Creating the Pathways from Poverty to Prosperity

Forget the BRICs – Make Way for the VIPPs!

From the 2016 Prosperity Index:

In 2001 Jim O’Neill, then chief economist at Goldman Sachs, coined the famous acronym BRICs, referring to Brazil, Russia, India, and China. He predicted that by 2050 these four economies would be the biggest contributors to global economic growth.

O’Neill got two countries right: China and India. As of 2016, these two economies account for almost a quarter of global economic output, up from a tenth in 2001. According to the Prosperity Index, they accounted for over a third of the past decade’s growth in global prosperity. Meanwhile, Russia and Brazil continue to grapple with economic and political unrest, and contribute less to global economic output in 2016 than they did in 2001.

We need a wider perspective on a country’s potential to grow

What went wrong? The BRICs were chosen purely for their economic growth potential, and on this basis O’Neill was right to group them as he did. From the perspective of 2001, the BRICs showed a lot of economic promise: the demographic projections mostly showed labour force growth, their growth rates showed an ability to harness technological progress, and their investment rates were high.

But non-economic factors do not only matter, more generally, for prosperity – they matter for economic growth too. Over the past decade, the countries that have been among the strongest performers in rising up the prosperity rankings have shared certain common foundations: high scores in Education, Governance, and Social Capital. Education makes people more productive and better able to lead prosperous lives; good governance provides the policy stability needed for growth and the freedom that allows people to flourish; and strong social capital built on high levels of trust oils the wheels of commerce and improves individuals’ wellbeing.

Brazil’s Governance ranking dropped from 63rd to 74th place over the past decade, and while Russia’s improved, it still only ranks at 108th place. These are not the foundations on which economic growth, and still less prosperity, can be built.

While the BRICs shared similarly promising economic foundations, their performance across these other pillars of prosperity varied, and it is this variation that explains their different trajectories. For example, Brazil’s Governance ranking dropped from 63rd to 74th place over the past decade, and Russia’s remains ranked at a lowly 108th. These are not the foundations on which economic growth, and still less prosperity, can be built.

Introducing the VIPPs

So which countries show the most promise now? We looked for countries that have performed solidly in the three foundational sub-indices – Education, Governance, and Social Capital; which have populations large enough to make a substantial contribution to global prosperity; and which are on an upward prosperity growth trend. These are the VIPPs: Vietnam, Indonesia, Poland, and the Philippines.

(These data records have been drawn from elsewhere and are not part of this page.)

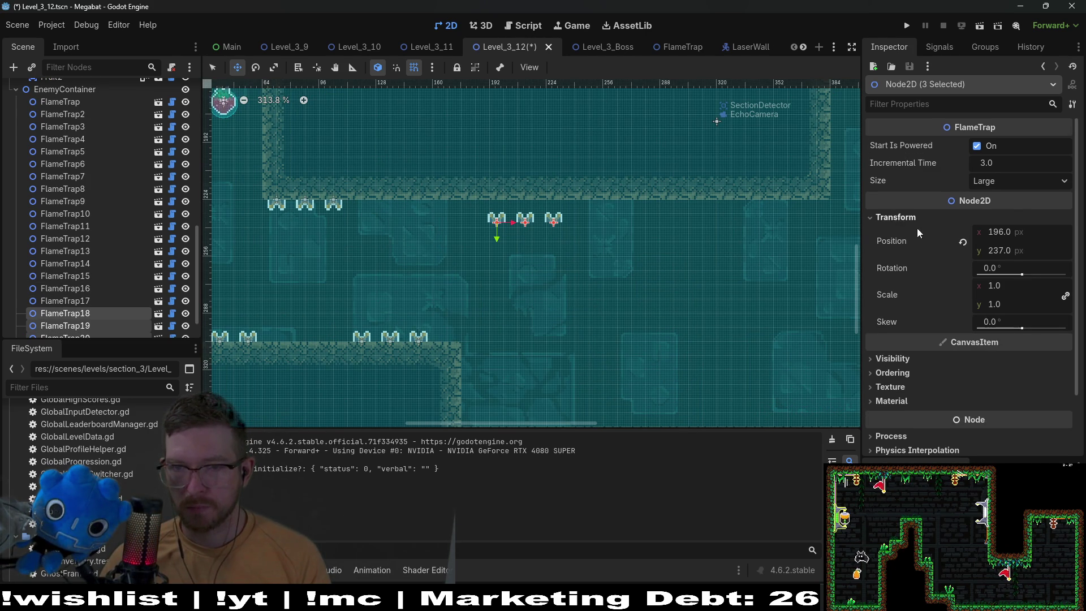
pyautogui.write('180')
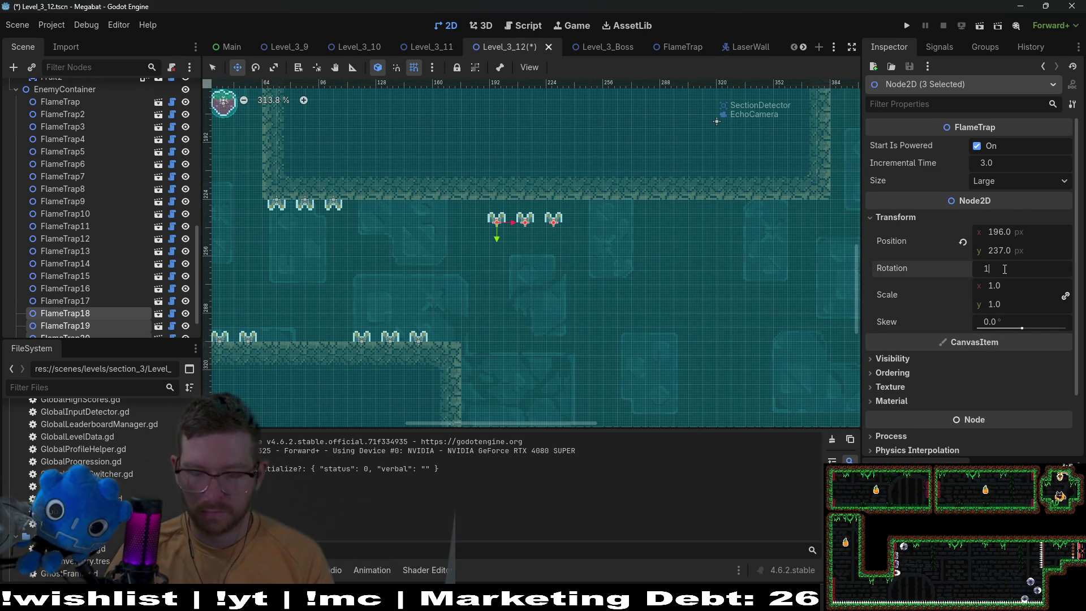
pyautogui.press('Return')
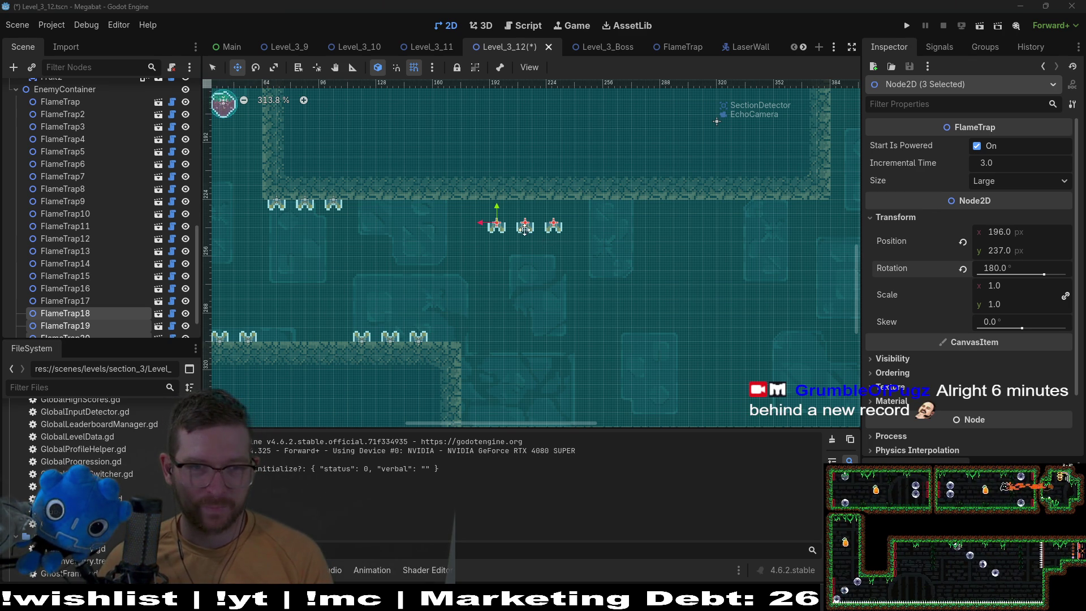
pyautogui.scroll(3, 535, 233)
pyautogui.moveTo(535, 234); pyautogui.dragTo(470, 202)
pyautogui.moveTo(422, 281); pyautogui.dragTo(575, 286)
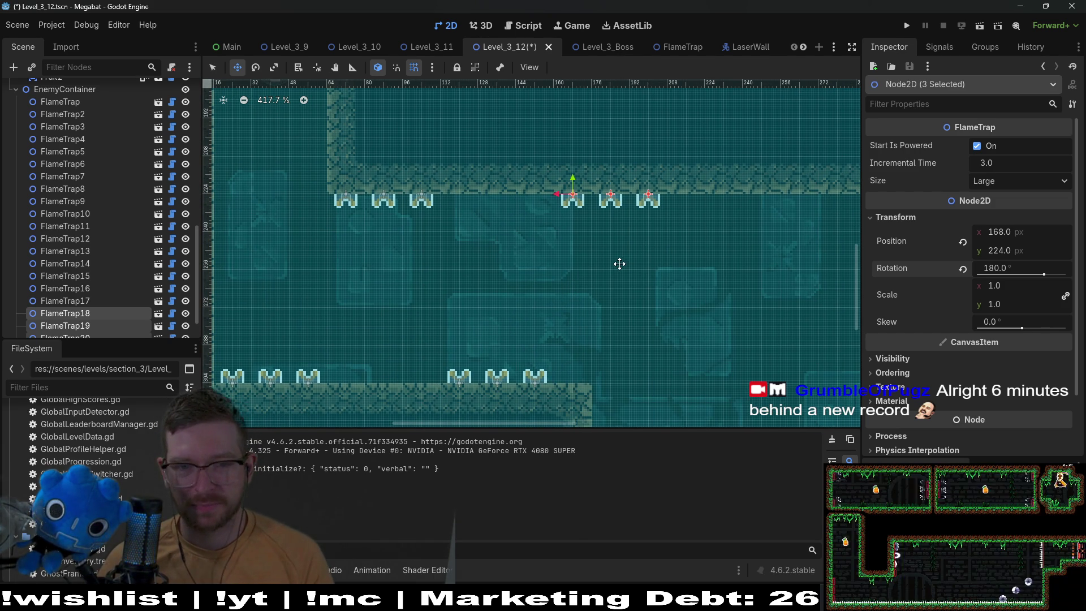
pyautogui.scroll(-5, 623, 274)
pyautogui.scroll(-4, 624, 275)
pyautogui.scroll(10, 109, 163)
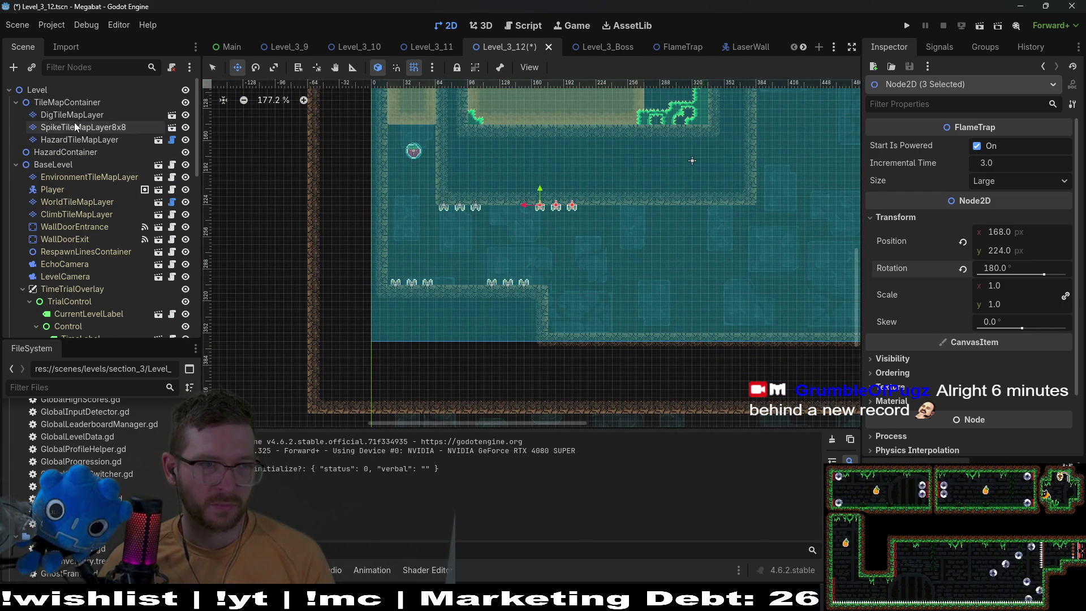
# - Paint a 7×3 DESERT block extending the lower floor ledge rightward, then save and run the scene
pyautogui.click(77, 203)
pyautogui.click(256, 503)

% of world median score in: Governance Education Social Capital Population (millions)
Indonesia 116% 101% 125% 157.6
Philippines 110% 103% 120% 100.7
Poland 129% 117% 97% 37.9
Vietnam 87% 109% 104% 91.7

Together, the VIPPs account for 6.6 percent of the world’s total population. The largest – Indonesia – alone accounts for 3.5 percent. As they are home to such large populations, growth in the prosperity of the VIPPs is growth in the prosperity of hundreds of millions of people worldwide.

VIPPs have seen faster prosperity growth than world average
VIPPs have seen faster prosperity growth than world average

Prosperity growth in the VIPPs over the past decade is encouraging. Indonesian prosperity grew by over seven percent, while Vietnam – the slowest of the group – grew by close to five percent. Meanwhile, the world average prosperity growth was close to just three percent.

Maintaining such fast prosperity growth requires the foundations of good governance, social capital, and education. In this regard, we see that the VIPPs perform well. Their 2016 scores in Education are all above the world median score. In Governance, Vietnam is below the world median because it is not democratic, but otherwise it has reasonably effective governance. The remainder of the VIPPs score well above the world median. In Social Capital, Poland falls slightly below the world median, but the rest of the VIPPs enjoy high levels of social capital.

A combination of large populations and positive prosperity growth trends makes the VIPPs well placed to drive global prosperity growth over the next decade. Their solid foundations in education, governance, and social capital may help them avoid the fate of the BRICs.